*Pertanyaan Latihan*
a) Menurut kutipan sumber, siapa penerjemah buku Negative Dialektik karya Theodor W. Adorno?
b) Tulis ulang kata demi kata seluruh bagian kutipan sumber, dari "Jika kamu tidak" terus sampai "Holocaust Menuju Auschwitz!".

*Kutipan Sumber*
Mohon tunggu...
Petrus Pit Duka Karwayu
Petrus Pit Duka Karwayu Mohon Tunggu... Lainnya - Penulis Jalanan

Jika kamu tidak bisa membuat orang lain kagum dengan kepintaranmu, maka paling tidak kamu dapat membuat mereka bingung dengan kebodohanmu.

Selanjutnya

Tutup

Humaniora

Habislah Gelap Terbitlah Terang: Holocaust Menuju Auschwitz!

29 Desember 2019   18:28 Diperbarui: 29 Desember 2019   22:57 30
+
Laporkan Konten
Laporkan Akun
Kompasiana adalah platform blog. Konten ini menjadi tanggung jawab bloger dan tidak mewakili pandangan redaksi Kompas.
Lihat foto
https://www.jewishvirtuallibrary.org/holocaust-survivors

"Perennial suffering has as much right to expression as a tortured man has to scream;" kata Theodor W. Adorno dalam bukunya Negative Dialektik (1970) terjemahan E. B. Ashton. Kalimat asli Adorno sebetulnya, "Das perennierende Leiden hat soviel Recht auf Ausdruck wie der Gemarterte zu brllen,"--- "penderitaan yang berkepanjangan mempunyai hak untuk diungkapkan sebagaimana orang yang dirajam (sama dengan martir: Gemarterte) mempunyai hak untuk menjerit (brllen)." Yang menarik, Theodor Adorno menempatkan kalimat tersebut dalam bagian akhir bukunya "Meditationen zur Metaphysik" dengan alasan, "kemampuan metafisika dilumpuhkan karena peristiwa-peristiwa aktual telah menghancurkan dasar yang mana pemikiran metafisis spekulatif bisa direkonsiliasi dengan pengalaman". Menurutnya, metafisika spekulatif ini nantinya berujung pada totalitarianisme.

 Memasuki abad XX narasi manusia merayakan libertas mencuat pesat di negara-negara Eropa. Semua bermula dalam gerakan humanisme Renaisans abad XVI dengan perkembangan sains dan teknologi yang nantinya amat menentukan gerakan-gerakan Pencerahan abad XVIII di Eropa. Dari abad Pencerahan ini, Rene Descartes (1596-1650) dengan Cogito, Ergo Sum (I think, therefor I am) membuka babak baru yang dikenal Modern atau Moderna (Latin) yang sama dengan "saat ini" (Jerman: Jetzteit) ataupun "kebaharuan". Kendati dalam perkembangan waktu, Immanuel Kantlah (1704-1824) yang lebih desisif menyusun paradigma modern, namun sebagai pembuka jalan, Rene Descartes diperhitungkan berarti.

*Data untuk Ditinjau*
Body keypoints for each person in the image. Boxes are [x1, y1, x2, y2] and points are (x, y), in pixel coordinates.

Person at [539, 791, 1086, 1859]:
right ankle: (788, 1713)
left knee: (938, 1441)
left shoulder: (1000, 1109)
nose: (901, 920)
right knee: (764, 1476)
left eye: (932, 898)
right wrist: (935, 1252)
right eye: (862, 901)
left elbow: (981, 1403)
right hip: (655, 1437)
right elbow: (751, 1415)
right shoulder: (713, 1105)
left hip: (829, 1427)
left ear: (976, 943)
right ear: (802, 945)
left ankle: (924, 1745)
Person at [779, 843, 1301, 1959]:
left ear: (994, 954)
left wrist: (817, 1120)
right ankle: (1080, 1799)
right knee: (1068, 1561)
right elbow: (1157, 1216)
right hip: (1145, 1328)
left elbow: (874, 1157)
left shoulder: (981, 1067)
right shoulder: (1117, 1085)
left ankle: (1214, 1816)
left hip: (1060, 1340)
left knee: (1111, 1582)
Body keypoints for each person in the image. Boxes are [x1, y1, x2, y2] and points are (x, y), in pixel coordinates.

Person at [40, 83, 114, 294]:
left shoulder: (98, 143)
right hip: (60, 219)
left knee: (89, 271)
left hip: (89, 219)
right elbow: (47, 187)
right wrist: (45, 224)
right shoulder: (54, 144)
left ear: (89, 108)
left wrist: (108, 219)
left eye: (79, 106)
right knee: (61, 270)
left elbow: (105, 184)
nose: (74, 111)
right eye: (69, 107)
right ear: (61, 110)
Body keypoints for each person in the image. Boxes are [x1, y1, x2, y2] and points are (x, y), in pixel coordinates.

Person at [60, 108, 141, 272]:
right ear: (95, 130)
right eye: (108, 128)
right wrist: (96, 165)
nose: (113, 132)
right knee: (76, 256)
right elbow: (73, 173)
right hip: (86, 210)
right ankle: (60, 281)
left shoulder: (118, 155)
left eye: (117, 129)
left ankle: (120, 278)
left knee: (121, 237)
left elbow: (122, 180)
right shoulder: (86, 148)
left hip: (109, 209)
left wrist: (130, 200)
--
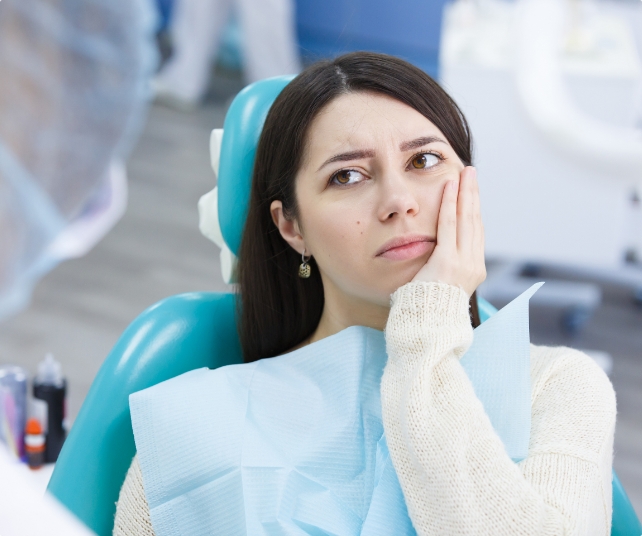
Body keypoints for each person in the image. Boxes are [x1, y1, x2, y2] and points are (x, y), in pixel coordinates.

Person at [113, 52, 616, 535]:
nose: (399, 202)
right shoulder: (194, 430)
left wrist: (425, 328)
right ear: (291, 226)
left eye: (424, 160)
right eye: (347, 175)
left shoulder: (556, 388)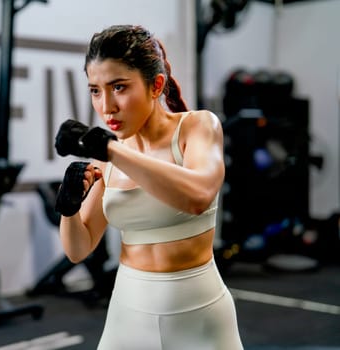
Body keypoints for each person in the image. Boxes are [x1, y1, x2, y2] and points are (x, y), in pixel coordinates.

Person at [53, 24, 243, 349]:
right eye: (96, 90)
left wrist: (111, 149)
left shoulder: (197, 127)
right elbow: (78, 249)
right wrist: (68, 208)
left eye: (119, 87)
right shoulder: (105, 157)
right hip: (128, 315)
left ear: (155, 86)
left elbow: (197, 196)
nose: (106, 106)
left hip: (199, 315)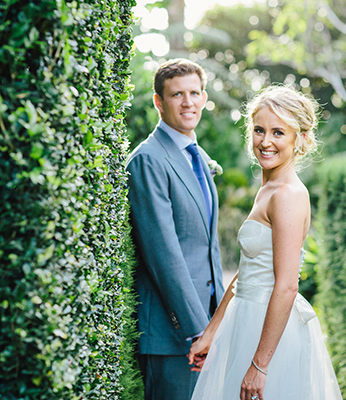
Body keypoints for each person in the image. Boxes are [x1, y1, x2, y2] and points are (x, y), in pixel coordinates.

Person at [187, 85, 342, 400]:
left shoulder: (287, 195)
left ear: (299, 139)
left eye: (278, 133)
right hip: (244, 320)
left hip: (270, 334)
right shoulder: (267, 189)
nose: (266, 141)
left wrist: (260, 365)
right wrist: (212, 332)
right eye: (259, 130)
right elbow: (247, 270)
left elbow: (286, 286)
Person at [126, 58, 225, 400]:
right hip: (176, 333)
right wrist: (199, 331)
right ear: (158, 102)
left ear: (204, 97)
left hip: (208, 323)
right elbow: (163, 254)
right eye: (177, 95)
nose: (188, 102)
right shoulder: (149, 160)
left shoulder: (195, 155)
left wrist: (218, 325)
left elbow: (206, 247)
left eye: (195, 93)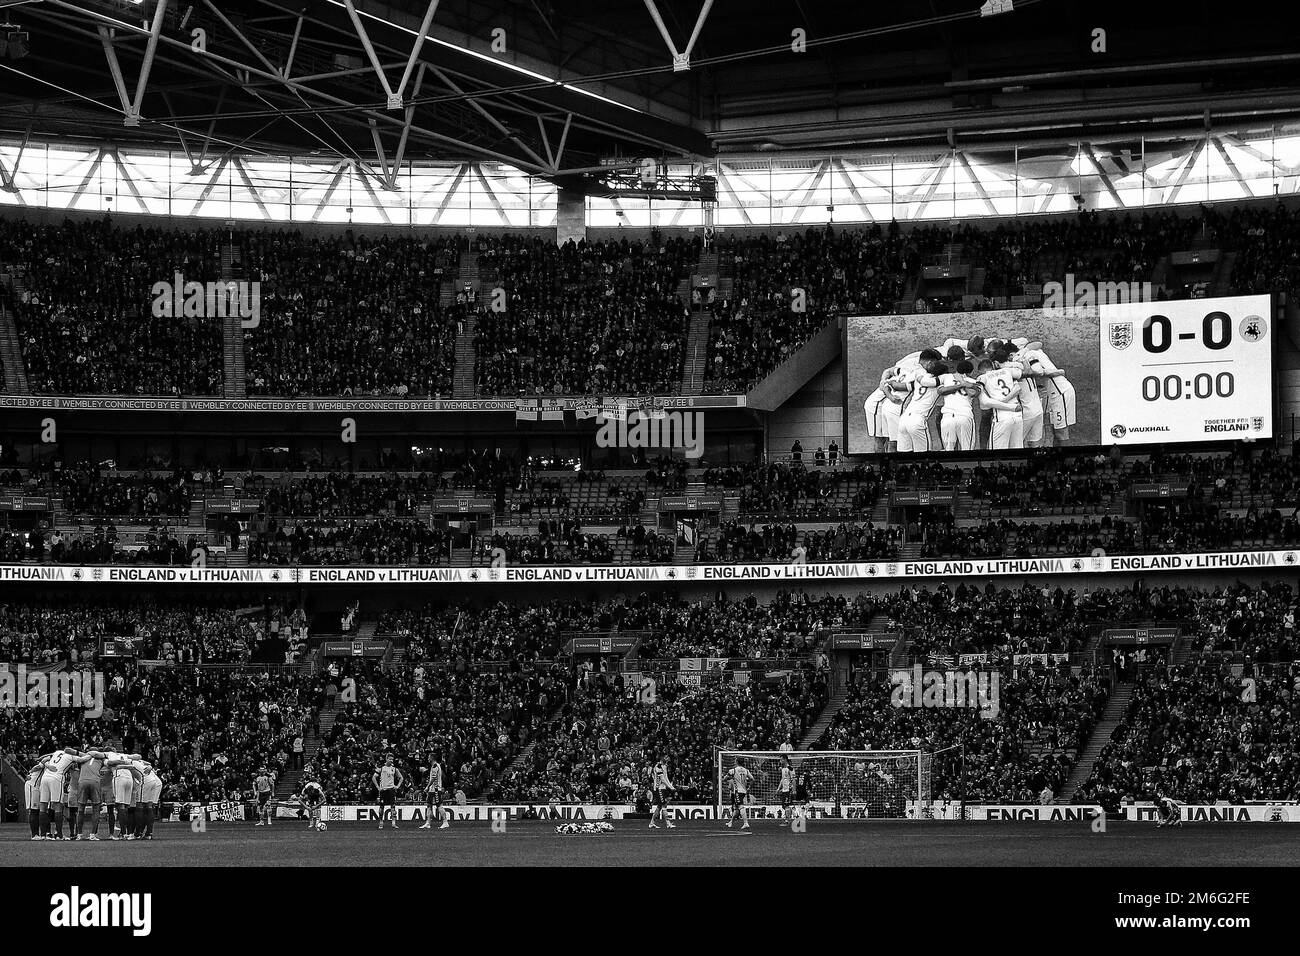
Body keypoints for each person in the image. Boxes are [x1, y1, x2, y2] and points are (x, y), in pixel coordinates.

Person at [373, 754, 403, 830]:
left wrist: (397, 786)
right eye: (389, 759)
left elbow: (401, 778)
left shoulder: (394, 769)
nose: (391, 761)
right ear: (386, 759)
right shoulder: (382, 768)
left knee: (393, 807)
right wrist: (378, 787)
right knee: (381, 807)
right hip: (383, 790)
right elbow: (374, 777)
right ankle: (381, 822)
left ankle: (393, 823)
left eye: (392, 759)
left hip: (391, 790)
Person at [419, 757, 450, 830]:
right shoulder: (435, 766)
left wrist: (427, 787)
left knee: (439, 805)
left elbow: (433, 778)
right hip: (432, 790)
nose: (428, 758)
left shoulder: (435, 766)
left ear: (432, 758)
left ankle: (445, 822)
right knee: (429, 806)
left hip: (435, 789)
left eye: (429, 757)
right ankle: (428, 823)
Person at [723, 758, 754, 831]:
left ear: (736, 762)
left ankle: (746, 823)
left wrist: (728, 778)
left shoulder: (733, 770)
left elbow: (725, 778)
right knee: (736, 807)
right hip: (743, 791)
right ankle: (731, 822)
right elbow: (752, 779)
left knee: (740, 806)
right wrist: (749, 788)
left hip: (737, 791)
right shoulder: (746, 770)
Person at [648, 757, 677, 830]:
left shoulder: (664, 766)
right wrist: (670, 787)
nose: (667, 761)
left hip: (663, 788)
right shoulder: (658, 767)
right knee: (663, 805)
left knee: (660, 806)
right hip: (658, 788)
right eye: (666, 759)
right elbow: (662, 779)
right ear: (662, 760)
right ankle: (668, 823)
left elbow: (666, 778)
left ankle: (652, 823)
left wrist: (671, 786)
--
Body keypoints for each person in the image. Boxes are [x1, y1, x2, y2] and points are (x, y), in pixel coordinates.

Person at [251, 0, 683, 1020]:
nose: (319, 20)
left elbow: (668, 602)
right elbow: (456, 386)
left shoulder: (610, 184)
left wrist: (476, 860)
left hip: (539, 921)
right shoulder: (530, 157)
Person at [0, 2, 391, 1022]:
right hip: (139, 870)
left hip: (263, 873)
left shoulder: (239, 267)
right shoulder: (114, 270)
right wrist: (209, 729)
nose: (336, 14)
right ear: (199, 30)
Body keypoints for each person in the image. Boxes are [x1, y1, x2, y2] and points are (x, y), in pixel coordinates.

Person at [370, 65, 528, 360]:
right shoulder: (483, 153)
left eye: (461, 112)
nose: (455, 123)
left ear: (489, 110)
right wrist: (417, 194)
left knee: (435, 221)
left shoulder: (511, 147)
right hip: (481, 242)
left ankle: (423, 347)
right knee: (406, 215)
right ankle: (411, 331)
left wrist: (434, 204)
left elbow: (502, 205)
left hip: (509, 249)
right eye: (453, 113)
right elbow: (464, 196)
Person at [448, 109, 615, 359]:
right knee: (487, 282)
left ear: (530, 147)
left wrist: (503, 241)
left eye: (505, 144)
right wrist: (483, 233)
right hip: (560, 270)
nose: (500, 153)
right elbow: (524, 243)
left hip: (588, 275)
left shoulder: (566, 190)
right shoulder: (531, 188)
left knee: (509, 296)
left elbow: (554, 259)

*Hasil yang Diharapkan*
a) E. B. Ashton.

b)
Jika kamu tidak bisa membuat orang lain kagum dengan kepintaranmu, maka paling tidak kamu dapat membuat mereka bingung dengan kebodohanmu.

Selanjutnya

Tutup

Humaniora

Habislah Gelap Terbitlah Terang: Holocaust Menuju Auschwitz!